И все же, как было известно Сайеру, это спокойствие скоро улетучивалось, сменяясь боязнью «добиться наивысшего успеха, став мертвым героем», ведь смерть была слабым утешением для того, кто удостоился этой «чести». «Мало радости в том, чтобы разделить с другими собственную гибель», — сетовал безымянный солдат в Сталинграде.
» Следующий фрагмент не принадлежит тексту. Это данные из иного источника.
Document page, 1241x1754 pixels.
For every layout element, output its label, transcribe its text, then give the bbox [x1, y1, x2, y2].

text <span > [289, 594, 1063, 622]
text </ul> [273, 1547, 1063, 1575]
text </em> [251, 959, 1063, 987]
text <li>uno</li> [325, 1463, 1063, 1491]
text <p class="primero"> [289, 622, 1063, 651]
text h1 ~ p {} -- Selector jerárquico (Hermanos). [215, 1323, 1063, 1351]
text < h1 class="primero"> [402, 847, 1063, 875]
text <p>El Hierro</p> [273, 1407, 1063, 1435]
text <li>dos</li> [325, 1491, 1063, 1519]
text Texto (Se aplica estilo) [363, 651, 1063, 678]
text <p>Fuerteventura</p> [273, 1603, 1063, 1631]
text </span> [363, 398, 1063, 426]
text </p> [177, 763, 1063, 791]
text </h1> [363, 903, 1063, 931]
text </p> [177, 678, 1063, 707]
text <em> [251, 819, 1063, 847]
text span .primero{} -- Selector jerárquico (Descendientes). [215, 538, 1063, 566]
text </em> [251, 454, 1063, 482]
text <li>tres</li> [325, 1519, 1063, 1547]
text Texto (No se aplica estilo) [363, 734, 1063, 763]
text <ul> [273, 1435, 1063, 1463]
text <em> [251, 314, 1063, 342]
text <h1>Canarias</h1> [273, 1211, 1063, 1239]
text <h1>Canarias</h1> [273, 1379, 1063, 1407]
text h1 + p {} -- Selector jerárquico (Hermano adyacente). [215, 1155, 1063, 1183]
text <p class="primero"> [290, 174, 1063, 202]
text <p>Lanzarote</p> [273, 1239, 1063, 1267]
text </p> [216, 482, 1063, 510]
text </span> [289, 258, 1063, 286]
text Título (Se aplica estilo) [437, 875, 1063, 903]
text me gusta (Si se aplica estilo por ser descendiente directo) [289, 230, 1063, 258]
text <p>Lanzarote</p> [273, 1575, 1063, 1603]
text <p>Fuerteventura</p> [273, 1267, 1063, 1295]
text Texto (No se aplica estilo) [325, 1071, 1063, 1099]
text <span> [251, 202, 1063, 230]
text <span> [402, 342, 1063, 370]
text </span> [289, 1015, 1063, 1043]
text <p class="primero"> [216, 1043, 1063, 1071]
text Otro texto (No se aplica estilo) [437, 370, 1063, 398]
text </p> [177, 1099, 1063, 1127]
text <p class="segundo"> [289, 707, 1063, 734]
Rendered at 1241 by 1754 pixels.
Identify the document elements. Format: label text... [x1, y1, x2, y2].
А другой добавлял: «Теперь остается или сдохнуть собачьей смертью, или отправиться в Сибирь». Пожалуй, в Сталинграде многие согласились бы с тем, что «осталось только два выхода: в рай или в Сибирь». Но этот жалкий выбор открывал главную слабость людей, столкнувшихся с машиной войны. «Дома… во многих газетах можно найти прекрасные, громкие слова, обведенные черной рамкой, — заключал тот же солдат в письме из Сталинграда. — Нам всегда воздают должное. Только не попадайся на всю эту идиотскую шумиху. Я так зол, что готов разнести все, что только увижу, но никогда в жизни я еще не чувствовал себя таким беспомощным». Война, как довелось изведать многим, была не романтическим приключением, но непрерывной чередой разрушительных событий, пока многие солдаты не решали, что выходом могут быть только санитарная машина или могильщик.